Scholarship overview

  • Degree level

    Postgraduate doctoral

  • Value

    Tuition fees (Home & Overseas), bursary (UKRI rates with London allowance + £500 per annum)

  • Number of awards

    1

  • Academic year

    2024/2025

  • Tuition fee status

    Home, Overseas

  • Mode of study

    Full time

  • Available to

    Prospective students

  • Application deadline

    01/03/2024 Closed

  • Additional information

    Scholarship page

    eeepgoffice@imperial.ac.uk

  • Available to applicants in the following departments

    • Electrical and Electronic Engineering

Eligibility criteria

Applicants of any nationality are eligible for consideration for this prestigious academic scholarship. Eligible applicants do not apply directly for this scholarship: if they have been made a PhD offer by the Department of Electrical and Electronic Engineering, an application can be put forward by their supervisor. Please discuss this option with your supervisor at your PhD interview.
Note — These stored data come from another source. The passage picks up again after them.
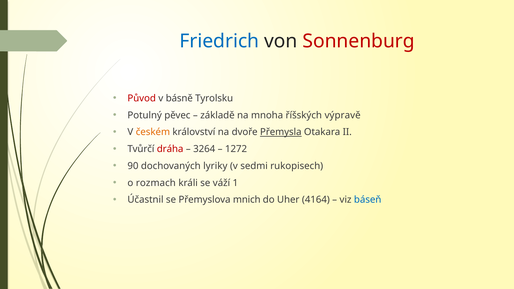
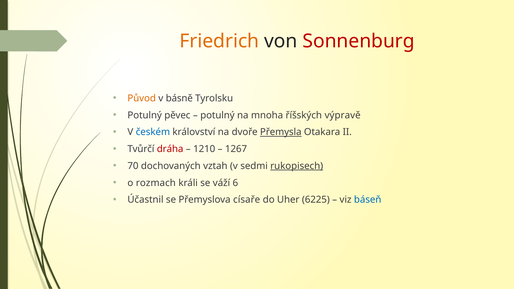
Friedrich colour: blue -> orange
Původ colour: red -> orange
základě at (217, 115): základě -> potulný
českém colour: orange -> blue
3264: 3264 -> 1210
1272: 1272 -> 1267
90: 90 -> 70
lyriky: lyriky -> vztah
rukopisech underline: none -> present
1: 1 -> 6
mnich: mnich -> císaře
4164: 4164 -> 6225
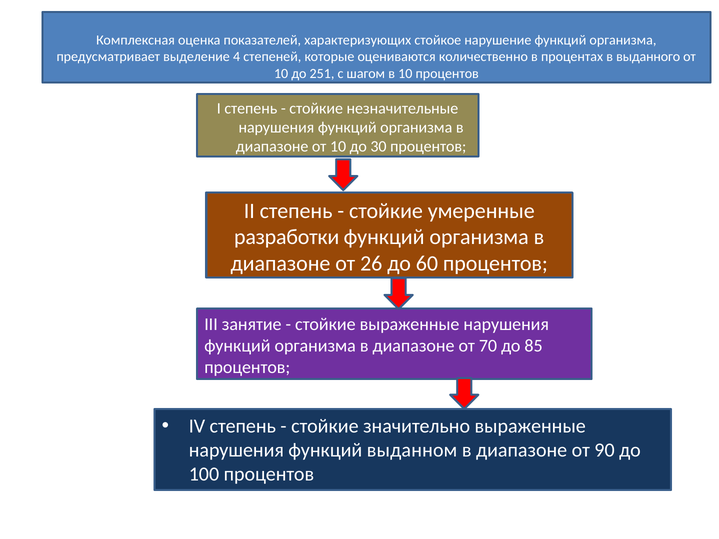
Please note: This scholarship is not available to continuing students.

Application process

Submit PhD application to Electrical and Electronic Engineering department by 1st March 2024.

Additional information

About Professor Maria Petrou

The scholarship honours the life and work of Professor Maria Petrou (1953-2012), who was the first woman Professor in the Department of Electrical and Electronic Engineering. She received numerous honours, including a fellowship of the Royal Academy of Engineering in 2004, and was a passionate advocate for women in engineering.

Maria Petrou was born in Greece and studied Physics at the University of Thessaloniki, scoring the country's highest mark in her entrance exam, before moving to Cambridge to complete her doctorate.

She began her academic career in Astrophysics, but at a time of increased UK government funding for the applied sciences in the early 1980s, Maria - who described herself as a problem-solver - began an academic migration towards research in robotic vision and remote sensing.

Throughout her career in this field, Maria was interested in improving the ability of robots and computers to extract important information from raw data, detecting patterns, and overcoming difficulties associated with textures in images. She is noted for the development of a completely novel type of image representation known as trace transform. This allowed her to manipulate, compare and identify 2-D images by scale or rotation - allowing significant breakthroughs in, for example, face recognition software. She developed advanced techniques for edge and line detection, for texture analysis and for image segmentation, and was a specialist in colour image processing.

Professor Petrou posed an open challenge to her peers to develop a robot for ironing clothes, after her great-aunt came across a news report of a robot football world cup and said: "Why can't (men) develop something really useful, like an ironing robot?" Her great-aunt's challenge became a three-year EU-funded project.